Financing construction projects - Enough equity?

  • Erstellt am 2021-03-20 14:26:42

WilderSueden

2021-03-27 18:48:10
  • #1
3 children who learn together regularly are significantly fewer contacts than 30 children in a classroom. Who might then still be mixed with the parallel class for French and Latin because some take French and others Latin ;) The fact is that many parents can hardly manage to teach their children at home alongside a full-time job. Accordingly, the children are then sent to emergency care. I know exactly one family that did not send their children to emergency care this winter, and in their case the mother is a housewife. All the others work full-time and thus meet the requirements for emergency care... But if in the end three quarters of the children are in emergency care, you might as well keep the school open.
 

BiffBiff

2021-03-27 19:52:40
  • #2
How do you know that 3/4 of the classes are in emergency care? That seems highly exaggerated to me.
 

chand1986

2021-03-27 19:57:34
  • #3
Is also exaggerated. Especially since emergency care means a different distribution = lower density. What is missing is predictability and consistency so that routines can be established. A new decision every three weeks with new requirements kills any efficiency of teaching.
 

WilderSueden

2021-03-28 19:15:29
  • #4
It was once reported like that on SWR. My sample is definitely above that. An acquaintance who works in kindergarten also had quite full groups. However, there is certainly a difference depending on age, the older the children the less emergency care. The fact is: emergency care is much more than just real emergencies. In the end, those who stay home to take care of their children and thus reduce their working hours are the ones who lose out.
 

BiffBiff

2021-03-28 23:00:01
  • #5

Source swr:
The union Verdi currently estimates the average occupancy of daycares in Baden-Württemberg at 40 percent.

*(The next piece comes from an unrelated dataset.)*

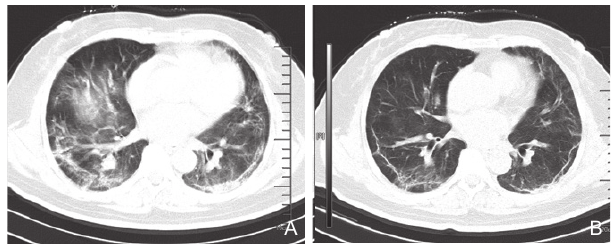
Figure 2 CT pulmonary images of severe COVID-19 pre- and post- treatment. (A) Pre-treatment; (B)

I really doubt your 75%. My "sample" is at most 3 out of 200 students.
 

Evolith

2021-03-29 11:33:30
  • #6


Believe me, I manage IT with 5 colleagues in a large company. No, by far not everyone has a PC/laptop and if they do, you want to cry from nostalgia because they remind you of Windows 95 and older. Sure, the colleagues probably bought their special requests regarding mouse, keyboard, or lamp themselves for home office. But the basic equipment must be provided by the employer. Not least so that everything is on the same level regarding security and support. (Fun fact: setting up each person’s private monitor as a dual monitor via Teams borders on self-harm).
Now let's bring that down to teachers: every teacher has their own technical stuff set up to get Teams and co. running. Everything from Windows 7+ to Linux/Apple is included. Now the IT person responsible (a parent/teacher) of the school is supposed to coordinate this. You don't stand a chance of doing this even remotely satisfactorily. On top of that, we have many senior teachers. It is already a challenge to explain to them how to install software. So you need an incredibly long time to make them digitally capable of working. But you also can't expect them to do it themselves. Many are so behind that it totally overwhelms them. Google and a YouTube video don’t help here either.
The students are the smaller problem. For them, it simply boils down to lacking infrastructure.

About the "IT stupidity": years ago my mother-in-law had her entire desktop plastered with empty folders. Why???? Because she didn’t know they could be renamed and she wanted to name a folder specifically but kept misspelling it. She also wasn’t sure if she could just delete the empty folders and didn’t dare to just try it.